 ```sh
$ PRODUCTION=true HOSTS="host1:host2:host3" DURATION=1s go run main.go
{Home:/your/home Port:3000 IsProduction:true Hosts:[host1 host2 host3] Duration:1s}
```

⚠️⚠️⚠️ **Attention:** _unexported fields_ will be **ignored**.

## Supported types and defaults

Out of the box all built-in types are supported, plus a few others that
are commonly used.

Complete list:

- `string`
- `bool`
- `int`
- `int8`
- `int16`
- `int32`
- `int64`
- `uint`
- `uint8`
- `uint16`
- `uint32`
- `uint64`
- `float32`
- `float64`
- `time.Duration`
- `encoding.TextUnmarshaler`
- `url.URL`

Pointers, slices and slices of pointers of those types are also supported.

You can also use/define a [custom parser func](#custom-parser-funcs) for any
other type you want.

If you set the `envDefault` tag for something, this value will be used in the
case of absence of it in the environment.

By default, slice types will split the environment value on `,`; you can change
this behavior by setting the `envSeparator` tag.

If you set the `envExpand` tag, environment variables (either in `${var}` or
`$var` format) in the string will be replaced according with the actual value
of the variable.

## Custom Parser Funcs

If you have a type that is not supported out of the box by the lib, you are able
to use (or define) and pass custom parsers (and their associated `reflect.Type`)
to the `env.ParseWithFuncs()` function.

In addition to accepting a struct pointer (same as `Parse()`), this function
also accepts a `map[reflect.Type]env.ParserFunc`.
---
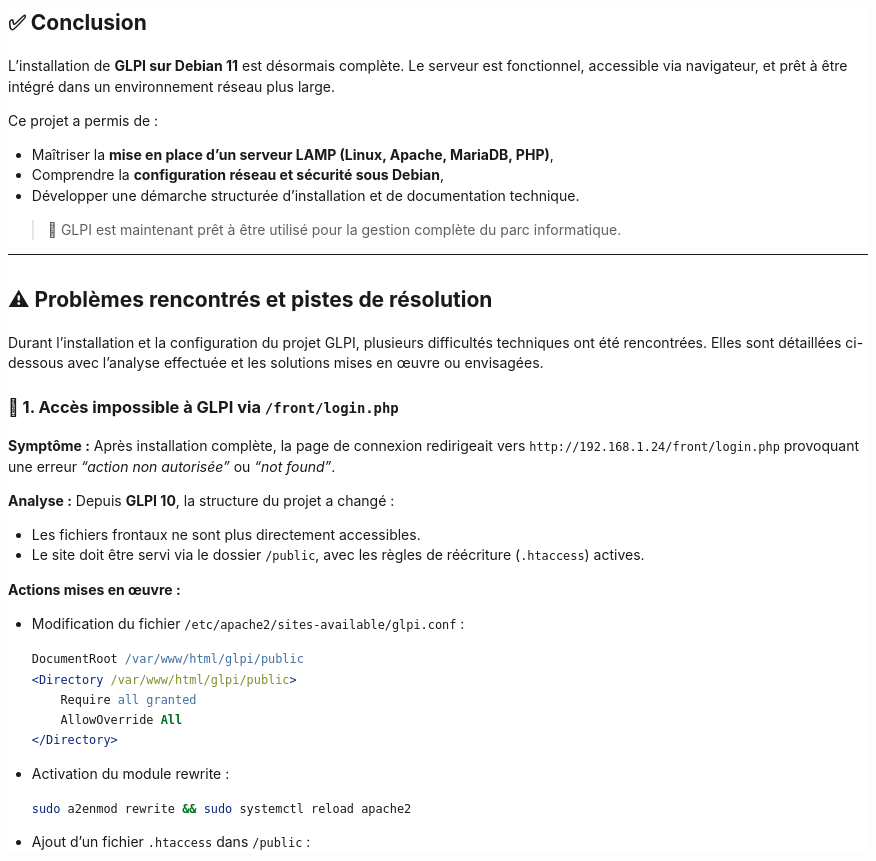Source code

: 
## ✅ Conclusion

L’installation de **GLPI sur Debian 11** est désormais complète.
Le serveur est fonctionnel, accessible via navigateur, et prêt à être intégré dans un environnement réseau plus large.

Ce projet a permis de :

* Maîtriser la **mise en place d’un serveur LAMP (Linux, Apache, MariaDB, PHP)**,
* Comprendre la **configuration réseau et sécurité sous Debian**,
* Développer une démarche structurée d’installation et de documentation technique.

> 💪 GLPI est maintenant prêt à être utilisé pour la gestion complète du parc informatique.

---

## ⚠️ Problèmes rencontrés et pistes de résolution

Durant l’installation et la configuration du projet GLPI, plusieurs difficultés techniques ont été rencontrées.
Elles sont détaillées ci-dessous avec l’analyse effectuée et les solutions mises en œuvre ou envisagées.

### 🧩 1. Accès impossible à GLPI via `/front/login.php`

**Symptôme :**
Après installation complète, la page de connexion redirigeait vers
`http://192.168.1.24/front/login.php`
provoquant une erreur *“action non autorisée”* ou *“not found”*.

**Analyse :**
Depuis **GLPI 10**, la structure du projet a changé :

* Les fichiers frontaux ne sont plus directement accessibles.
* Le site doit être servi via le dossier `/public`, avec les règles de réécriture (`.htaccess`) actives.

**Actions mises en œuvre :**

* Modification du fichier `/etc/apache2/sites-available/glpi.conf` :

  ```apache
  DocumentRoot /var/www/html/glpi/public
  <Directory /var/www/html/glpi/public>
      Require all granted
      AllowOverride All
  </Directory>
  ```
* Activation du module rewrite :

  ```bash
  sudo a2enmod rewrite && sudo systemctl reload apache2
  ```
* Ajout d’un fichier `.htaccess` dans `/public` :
...
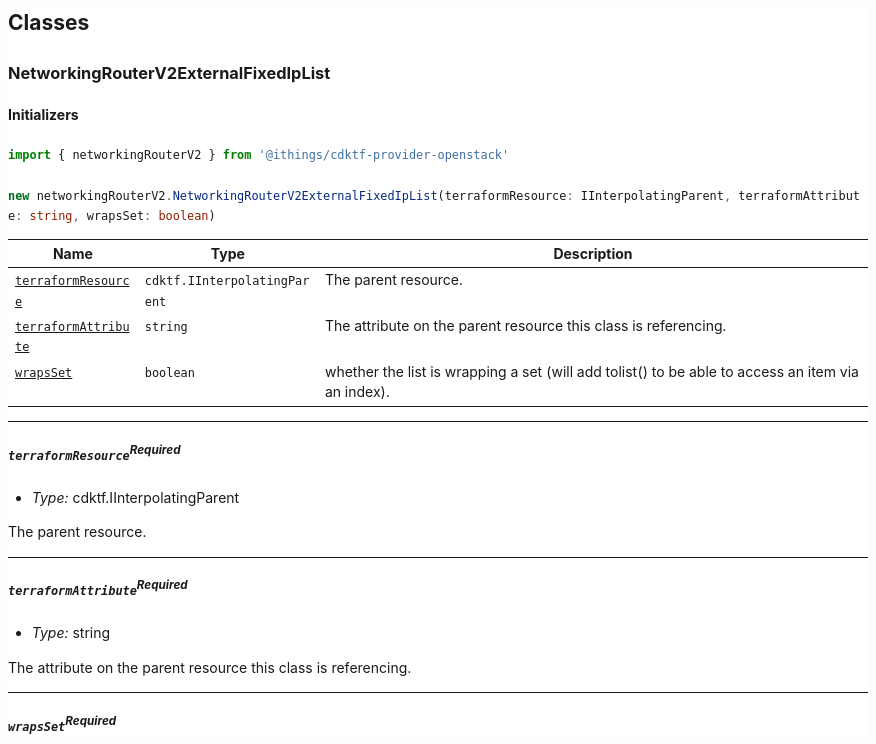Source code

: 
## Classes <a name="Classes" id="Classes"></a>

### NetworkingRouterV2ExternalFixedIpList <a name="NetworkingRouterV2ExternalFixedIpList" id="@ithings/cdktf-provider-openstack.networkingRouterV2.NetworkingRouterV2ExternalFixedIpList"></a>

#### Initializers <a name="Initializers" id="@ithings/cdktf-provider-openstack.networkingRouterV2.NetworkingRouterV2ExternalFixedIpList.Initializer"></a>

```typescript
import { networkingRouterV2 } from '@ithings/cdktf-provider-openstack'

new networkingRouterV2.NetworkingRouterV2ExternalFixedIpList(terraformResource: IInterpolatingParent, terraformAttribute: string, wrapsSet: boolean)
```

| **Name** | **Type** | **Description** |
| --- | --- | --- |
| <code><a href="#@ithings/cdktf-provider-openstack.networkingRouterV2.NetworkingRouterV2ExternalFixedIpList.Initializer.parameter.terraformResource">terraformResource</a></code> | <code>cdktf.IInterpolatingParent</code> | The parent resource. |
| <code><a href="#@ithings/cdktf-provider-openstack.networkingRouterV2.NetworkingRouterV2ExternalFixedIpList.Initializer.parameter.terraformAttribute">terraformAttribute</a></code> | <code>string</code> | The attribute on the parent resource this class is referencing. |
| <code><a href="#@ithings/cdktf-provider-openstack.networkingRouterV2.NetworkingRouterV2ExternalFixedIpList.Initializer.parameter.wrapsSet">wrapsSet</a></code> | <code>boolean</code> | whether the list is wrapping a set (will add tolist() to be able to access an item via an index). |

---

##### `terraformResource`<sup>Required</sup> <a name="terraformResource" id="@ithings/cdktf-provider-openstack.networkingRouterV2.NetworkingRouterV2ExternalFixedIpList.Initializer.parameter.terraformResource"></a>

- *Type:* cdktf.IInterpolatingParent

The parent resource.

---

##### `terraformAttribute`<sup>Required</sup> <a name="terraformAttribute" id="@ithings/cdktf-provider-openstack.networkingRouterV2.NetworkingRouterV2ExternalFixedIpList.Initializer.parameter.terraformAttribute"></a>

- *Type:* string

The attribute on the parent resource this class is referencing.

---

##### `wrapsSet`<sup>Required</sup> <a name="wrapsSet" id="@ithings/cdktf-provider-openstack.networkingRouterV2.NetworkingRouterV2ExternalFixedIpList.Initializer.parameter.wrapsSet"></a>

PROBLEM> Search the entries for "environment" and copy out each line that has it.

SOLUTION TO THE EXERCISE>
case of absence of it in the environment.
By default, slice types will split the environment value on `,`; you can change
If you set the `envExpand` tag, environment variables (either in `${var}` or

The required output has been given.